When is Weather Really "Climate"?


Answer: when the weather is warm. 

Over at Statistician to the Stars, we find some commentary on a recent calculation that thirteen consecutive months of above-average temperatures has a 1 in 1.6 billion probability of occurring by chance.  This figure was obtained by considering temperature anomalies (deviations of adjusted actual temperatures from the mean temperature for that month), classifying them as "above normal," "normal," and "below normal," and assigning probabilities of 1/3 to each group.  Then taking ⅓^13 to calculate the probability of a run of 13 "above-normal" temperatures.  This is a fairly simplistic model.  It also suggests that 14 months ago, temperatures were normal or below.  You will notice that 13 months is just over one year, which hardly qualifies as climate and may not even qualify as 13 independent measurements. 


Dr. Briggs writes...


... because this probability—the true probability—was so small, ... the Simple Model was false. And that therefore rampant, tipping-point, deadly, grant-inducing, oh-my-this-is-it global climate disruption on a unprecedented scale never heretofore seen was true. That is, because given the Simple Model the probability was small, therefore the Simple Model was false and another model true. The other model is Global Warming.
This is what is known as backward thinking. Or wrong thinking. Or false thinking. Or strange thinking. Or just plain silly thinking: but then scientists, too, get the giggles, and there’s only so long you can compile climate records before going a little stir crazy, so we musn’t be too upset.
Basically, the reasoning was
Pr(13-in-a-row|Simple Model)
Therefore, Warming Model.  

But the Warming Model is not the only alternative model, and for that matter, the Simple Model was only shown to be improbable, not absolutely wrong.  No matter how small p is, pN>0 for sufficiently large N.  IOW, given a long enough data series, improbable events are virtually guaranteed. 

Curiously, a David Fox on the blog Planet 3.0 writes:
Since records began in 1895, there have been 1404 months. This means there are 1391 13-month periods and none of them have exhibited the behavior that we have observed in the most recent 13-month period.

§ Data for analysis:
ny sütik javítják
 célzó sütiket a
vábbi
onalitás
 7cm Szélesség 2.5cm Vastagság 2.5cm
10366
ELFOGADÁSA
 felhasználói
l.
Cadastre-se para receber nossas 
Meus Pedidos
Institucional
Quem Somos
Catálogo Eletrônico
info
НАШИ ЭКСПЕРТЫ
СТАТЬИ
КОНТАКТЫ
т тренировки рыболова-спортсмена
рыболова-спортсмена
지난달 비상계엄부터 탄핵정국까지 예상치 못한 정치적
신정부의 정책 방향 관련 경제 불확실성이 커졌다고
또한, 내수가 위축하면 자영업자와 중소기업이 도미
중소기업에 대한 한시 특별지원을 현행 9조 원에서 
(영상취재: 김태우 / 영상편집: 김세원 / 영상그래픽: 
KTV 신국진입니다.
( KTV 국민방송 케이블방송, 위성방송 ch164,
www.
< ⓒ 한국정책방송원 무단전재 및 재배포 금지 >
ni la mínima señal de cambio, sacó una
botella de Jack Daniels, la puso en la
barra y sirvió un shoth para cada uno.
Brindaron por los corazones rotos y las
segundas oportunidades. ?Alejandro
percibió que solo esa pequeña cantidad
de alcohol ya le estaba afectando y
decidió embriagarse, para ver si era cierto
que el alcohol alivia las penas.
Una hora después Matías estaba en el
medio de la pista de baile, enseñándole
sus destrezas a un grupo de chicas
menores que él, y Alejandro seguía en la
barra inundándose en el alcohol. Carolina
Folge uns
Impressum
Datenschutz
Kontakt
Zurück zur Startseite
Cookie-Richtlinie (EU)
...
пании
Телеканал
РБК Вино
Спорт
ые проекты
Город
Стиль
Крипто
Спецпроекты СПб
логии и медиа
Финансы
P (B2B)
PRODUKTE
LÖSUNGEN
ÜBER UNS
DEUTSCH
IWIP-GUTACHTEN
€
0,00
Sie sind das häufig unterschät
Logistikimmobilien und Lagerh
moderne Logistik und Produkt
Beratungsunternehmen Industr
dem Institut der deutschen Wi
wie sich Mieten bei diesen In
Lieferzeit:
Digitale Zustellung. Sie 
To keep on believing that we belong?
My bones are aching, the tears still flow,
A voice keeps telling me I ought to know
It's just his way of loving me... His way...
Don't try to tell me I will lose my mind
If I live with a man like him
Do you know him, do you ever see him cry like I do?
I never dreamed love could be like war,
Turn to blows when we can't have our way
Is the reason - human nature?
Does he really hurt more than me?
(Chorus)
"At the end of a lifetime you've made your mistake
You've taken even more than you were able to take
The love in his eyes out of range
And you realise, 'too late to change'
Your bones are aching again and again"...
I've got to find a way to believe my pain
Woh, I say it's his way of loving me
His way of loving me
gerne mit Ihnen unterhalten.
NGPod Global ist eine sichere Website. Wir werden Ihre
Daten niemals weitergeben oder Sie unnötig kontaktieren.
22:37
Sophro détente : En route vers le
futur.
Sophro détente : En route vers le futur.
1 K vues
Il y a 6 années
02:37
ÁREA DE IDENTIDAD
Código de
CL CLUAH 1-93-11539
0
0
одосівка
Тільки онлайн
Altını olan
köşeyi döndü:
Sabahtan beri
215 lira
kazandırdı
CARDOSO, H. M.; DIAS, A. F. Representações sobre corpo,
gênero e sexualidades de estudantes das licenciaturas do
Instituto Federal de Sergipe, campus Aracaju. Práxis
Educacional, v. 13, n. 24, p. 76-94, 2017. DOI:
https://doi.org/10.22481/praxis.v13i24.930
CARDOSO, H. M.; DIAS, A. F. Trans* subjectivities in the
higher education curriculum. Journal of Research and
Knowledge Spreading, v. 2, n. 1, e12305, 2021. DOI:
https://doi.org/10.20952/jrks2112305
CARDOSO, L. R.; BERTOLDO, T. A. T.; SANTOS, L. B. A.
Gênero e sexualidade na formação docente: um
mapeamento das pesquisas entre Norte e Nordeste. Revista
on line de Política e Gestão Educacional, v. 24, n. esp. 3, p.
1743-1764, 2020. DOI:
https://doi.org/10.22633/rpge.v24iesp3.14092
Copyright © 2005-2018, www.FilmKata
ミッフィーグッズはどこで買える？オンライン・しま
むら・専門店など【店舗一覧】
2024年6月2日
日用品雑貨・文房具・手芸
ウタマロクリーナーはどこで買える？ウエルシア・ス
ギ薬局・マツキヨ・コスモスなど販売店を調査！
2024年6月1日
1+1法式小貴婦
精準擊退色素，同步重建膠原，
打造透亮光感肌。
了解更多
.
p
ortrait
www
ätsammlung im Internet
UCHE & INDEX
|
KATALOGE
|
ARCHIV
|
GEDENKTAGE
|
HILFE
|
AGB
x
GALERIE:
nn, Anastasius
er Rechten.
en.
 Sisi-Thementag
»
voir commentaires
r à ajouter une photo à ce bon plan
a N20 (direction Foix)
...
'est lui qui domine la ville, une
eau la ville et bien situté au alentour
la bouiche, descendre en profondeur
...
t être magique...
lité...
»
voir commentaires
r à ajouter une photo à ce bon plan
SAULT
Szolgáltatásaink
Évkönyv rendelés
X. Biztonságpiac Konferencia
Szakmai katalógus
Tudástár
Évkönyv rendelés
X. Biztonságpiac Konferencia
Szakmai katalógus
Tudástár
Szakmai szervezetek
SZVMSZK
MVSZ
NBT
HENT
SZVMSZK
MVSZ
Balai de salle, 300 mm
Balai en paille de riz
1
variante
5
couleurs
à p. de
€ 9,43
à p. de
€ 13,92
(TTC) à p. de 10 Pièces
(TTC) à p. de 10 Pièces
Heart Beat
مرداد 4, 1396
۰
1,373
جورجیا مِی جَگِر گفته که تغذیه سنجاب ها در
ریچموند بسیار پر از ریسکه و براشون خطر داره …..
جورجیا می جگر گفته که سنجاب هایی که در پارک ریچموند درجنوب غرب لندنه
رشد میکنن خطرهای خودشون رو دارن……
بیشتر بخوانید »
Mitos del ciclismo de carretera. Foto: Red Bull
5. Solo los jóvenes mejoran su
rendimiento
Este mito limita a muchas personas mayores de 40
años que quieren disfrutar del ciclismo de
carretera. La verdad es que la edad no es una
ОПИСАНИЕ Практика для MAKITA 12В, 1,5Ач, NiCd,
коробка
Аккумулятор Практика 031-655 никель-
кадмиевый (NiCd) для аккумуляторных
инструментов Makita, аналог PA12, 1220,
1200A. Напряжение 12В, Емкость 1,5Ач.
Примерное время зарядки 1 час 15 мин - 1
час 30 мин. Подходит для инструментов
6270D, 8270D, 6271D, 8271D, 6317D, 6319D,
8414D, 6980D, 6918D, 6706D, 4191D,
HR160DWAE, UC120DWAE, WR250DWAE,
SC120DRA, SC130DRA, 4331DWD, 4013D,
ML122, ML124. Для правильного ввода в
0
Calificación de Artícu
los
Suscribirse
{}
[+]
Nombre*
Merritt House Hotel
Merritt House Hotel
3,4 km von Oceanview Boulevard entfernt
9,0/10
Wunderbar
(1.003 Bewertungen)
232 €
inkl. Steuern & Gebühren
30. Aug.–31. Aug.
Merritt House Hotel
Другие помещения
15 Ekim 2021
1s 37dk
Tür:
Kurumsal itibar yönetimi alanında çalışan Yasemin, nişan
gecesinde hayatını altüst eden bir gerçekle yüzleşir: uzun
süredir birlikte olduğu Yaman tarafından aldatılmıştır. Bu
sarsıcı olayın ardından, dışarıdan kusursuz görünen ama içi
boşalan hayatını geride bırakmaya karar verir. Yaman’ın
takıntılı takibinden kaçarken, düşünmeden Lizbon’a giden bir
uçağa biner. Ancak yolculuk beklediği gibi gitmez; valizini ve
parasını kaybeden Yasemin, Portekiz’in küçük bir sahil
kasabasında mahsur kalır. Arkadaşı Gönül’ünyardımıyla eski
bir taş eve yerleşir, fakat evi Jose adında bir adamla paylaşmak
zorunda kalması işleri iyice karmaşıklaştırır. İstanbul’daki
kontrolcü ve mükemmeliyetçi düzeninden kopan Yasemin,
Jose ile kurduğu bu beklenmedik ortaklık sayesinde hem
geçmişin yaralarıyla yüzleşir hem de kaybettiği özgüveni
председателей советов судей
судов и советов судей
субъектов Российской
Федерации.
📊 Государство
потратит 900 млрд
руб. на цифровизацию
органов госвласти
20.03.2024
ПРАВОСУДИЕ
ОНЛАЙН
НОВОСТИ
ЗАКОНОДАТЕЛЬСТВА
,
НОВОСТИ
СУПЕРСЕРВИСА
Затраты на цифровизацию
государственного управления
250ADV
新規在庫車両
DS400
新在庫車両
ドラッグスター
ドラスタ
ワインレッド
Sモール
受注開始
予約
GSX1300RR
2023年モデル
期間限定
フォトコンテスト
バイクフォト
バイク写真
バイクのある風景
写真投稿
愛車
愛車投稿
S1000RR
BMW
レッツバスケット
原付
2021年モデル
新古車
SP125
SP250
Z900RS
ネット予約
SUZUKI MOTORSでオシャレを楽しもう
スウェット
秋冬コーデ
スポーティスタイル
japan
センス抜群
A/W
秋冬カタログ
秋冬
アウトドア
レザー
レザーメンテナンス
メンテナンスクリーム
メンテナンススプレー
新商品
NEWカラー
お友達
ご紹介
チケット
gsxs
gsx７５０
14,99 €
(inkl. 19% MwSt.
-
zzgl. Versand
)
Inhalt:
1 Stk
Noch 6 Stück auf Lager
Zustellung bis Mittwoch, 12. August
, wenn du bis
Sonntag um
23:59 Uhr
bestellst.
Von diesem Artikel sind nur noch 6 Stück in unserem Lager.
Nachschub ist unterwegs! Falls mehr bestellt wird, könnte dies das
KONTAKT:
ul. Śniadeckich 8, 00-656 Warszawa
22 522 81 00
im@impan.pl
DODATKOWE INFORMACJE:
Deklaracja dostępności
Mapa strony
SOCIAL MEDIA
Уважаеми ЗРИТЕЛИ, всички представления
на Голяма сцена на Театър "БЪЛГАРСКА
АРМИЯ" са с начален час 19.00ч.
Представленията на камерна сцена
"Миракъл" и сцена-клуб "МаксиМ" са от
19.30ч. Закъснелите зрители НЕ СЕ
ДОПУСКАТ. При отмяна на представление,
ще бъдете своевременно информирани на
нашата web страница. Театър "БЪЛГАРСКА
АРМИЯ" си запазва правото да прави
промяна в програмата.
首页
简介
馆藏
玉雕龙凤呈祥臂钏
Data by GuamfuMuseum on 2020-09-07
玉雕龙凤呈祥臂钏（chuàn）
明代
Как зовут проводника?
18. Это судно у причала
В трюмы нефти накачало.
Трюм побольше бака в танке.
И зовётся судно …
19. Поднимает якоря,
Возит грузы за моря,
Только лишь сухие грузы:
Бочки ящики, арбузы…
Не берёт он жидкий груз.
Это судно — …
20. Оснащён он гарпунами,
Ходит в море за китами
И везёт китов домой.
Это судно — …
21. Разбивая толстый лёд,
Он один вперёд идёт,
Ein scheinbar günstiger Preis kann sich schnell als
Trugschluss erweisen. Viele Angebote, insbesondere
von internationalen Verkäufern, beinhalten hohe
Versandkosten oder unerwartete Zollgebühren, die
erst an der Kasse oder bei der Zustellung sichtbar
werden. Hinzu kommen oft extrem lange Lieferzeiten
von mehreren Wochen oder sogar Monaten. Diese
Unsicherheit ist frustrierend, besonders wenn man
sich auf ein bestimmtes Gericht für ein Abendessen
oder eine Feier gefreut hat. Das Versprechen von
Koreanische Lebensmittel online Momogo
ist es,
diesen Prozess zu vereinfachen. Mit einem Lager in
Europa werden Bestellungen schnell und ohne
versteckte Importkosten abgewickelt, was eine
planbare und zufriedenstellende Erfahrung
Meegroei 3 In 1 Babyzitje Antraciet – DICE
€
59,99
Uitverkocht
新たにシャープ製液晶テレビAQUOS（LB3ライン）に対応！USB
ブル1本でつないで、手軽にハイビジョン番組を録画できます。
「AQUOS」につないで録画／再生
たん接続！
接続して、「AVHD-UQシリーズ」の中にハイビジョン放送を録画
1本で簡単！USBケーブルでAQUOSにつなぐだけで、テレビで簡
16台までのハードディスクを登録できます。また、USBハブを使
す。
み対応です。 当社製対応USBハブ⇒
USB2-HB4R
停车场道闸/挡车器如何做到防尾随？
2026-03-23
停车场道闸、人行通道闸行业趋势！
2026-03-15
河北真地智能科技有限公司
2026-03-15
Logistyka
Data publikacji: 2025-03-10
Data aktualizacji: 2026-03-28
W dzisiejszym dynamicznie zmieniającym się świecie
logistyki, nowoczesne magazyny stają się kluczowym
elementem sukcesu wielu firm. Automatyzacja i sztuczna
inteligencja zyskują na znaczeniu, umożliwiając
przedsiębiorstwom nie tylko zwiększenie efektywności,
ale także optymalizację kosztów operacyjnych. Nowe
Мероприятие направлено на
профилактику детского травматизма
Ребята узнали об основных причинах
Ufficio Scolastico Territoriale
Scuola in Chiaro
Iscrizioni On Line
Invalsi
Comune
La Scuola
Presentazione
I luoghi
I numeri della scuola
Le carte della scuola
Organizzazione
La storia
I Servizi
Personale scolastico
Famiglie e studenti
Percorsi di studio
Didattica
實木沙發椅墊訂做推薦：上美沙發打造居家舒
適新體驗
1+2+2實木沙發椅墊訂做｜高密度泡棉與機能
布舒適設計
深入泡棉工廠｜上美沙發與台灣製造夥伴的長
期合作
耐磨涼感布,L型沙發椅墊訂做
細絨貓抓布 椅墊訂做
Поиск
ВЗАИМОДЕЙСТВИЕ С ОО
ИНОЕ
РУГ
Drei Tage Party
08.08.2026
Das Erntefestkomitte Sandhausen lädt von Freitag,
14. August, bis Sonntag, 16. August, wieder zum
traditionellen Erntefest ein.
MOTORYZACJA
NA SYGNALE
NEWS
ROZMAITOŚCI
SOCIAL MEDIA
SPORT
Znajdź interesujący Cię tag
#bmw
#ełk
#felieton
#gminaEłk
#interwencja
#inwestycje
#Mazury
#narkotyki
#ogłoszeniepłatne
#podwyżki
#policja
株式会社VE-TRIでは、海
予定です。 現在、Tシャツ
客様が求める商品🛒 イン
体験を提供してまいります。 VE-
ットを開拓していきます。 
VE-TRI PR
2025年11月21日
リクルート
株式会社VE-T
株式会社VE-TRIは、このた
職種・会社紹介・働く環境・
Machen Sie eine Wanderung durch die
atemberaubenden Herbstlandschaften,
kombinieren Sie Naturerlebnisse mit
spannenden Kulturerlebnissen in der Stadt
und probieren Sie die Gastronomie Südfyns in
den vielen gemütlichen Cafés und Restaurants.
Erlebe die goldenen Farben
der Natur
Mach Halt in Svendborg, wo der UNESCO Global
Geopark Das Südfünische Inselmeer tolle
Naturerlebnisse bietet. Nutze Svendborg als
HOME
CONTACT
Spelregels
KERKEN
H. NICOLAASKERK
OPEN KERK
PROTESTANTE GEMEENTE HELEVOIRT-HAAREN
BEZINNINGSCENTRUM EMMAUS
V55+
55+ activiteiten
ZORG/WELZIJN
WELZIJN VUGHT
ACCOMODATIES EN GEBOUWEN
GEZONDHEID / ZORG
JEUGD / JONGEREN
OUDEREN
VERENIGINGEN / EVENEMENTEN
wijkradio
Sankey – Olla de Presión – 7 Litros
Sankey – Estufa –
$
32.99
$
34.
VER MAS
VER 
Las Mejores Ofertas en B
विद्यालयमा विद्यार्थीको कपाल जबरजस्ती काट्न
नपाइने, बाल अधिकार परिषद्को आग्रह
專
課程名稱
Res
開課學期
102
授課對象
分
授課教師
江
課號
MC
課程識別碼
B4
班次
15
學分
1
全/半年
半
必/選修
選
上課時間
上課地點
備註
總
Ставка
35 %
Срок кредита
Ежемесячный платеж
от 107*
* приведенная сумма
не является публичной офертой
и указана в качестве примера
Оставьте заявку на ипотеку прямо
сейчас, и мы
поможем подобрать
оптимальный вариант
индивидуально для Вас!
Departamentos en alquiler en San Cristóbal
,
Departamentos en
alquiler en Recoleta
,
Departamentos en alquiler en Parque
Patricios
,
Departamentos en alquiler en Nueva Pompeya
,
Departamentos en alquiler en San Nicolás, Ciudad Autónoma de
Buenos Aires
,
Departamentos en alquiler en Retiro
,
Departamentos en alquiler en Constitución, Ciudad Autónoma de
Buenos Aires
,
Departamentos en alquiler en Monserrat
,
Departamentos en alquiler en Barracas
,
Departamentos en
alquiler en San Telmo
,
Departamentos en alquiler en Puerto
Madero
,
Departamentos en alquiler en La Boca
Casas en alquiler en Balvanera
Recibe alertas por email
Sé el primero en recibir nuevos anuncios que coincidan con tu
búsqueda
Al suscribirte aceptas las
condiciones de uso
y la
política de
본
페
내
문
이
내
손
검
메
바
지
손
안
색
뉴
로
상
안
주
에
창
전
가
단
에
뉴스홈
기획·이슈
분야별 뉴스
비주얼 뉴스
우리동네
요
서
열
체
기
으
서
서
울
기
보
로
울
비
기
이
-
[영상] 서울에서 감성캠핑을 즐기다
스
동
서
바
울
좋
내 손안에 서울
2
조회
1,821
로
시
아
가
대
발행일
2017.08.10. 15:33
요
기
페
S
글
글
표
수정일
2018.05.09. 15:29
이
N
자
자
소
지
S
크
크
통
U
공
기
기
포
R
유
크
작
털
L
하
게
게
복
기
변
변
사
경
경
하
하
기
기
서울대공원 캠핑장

§ Task instructions:
**a.** Echo the passage on weather and climate from "Over at Statistician" up to and including "13 independent measurements.".
**b.** In the passage on weather and climate, what probability was calculated for thirteen consecutive months of above-average temperatures occurring by chance?
**c.** Pick up the passage on weather and climate after its final sentence and carry it forward.
The data shown here are separate material and are not part of the passage on weather and climate.

§ Written answers:
**a.**
Over at Statistician to the Stars, we find some commentary on a recent calculation that thirteen consecutive months of above-average temperatures has a 1 in 1.6 billion probability of occurring by chance.  This figure was obtained by considering temperature anomalies (deviations of adjusted actual temperatures from the mean temperature for that month), classifying them as "above normal," "normal," and "below normal," and assigning probabilities of 1/3 to each group.  Then taking ⅓^13 to calculate the probability of a run of 13 "above-normal" temperatures.  This is a fairly simplistic model.  It also suggests that 14 months ago, temperatures were normal or below.  You will notice that 13 months is just over one year, which hardly qualifies as climate and may not even qualify as 13 independent measurements.

**b.** 1 in 1.6 billion

**c.**
This would indicate an empirical estimate (relative frequency, essentially by jackknifing) of
Pr(13-in-a-row) = 1/1391 (or 0.07%), 
considerably greater than a billionth-and-a-half.  But no one there seems to have noticed that.  Then too, the 1391 periods are mutually correlated to the tune of up to 92%.  That is, two consecutive such intervals will share 12 of their 13 months. 


The estimable Dr. Briggs continues:
Yet there also exists many other rival models besides the Global Warming and Simple Models. We can ask, for each of these Rival Models, what is the probability of seeing 13-in-a-row “above-normal” temperatures? Well, there will be some answer for each. And each of those answers will be true, correct, sans reproche. They will be right [given the model].
Now collect all those different probabilities together—the Simple Model probability, the Global Warming probability, each of the Rival Model probabilities, and so on—and do you know what we have?
A great, whopping pile of nothing. 
 IOW, we have
  • Pr(13-in-a-row|Simple Model), 
  • Pr(13-in-a-row|Warming Model), 
  • Pr(13-in-a-row|Solar Cycle Model), 
  • Pr(13-in-a-row|Some Other Model), etc.  
And you cannot tell from the resultant probabilities which one is actually True.  

For example: here are three models: a stationary cycle, a linear trend, and a cycle riding atop a trend:
If you take the dotted line box labeled "2000s" and mentally transfer it to the stationary cycle above, you can see how a 13-months-in-a-row series of "above normals" can happen even if there is no trend at all, let alone the 400-year old rebound from the Little Ice Age.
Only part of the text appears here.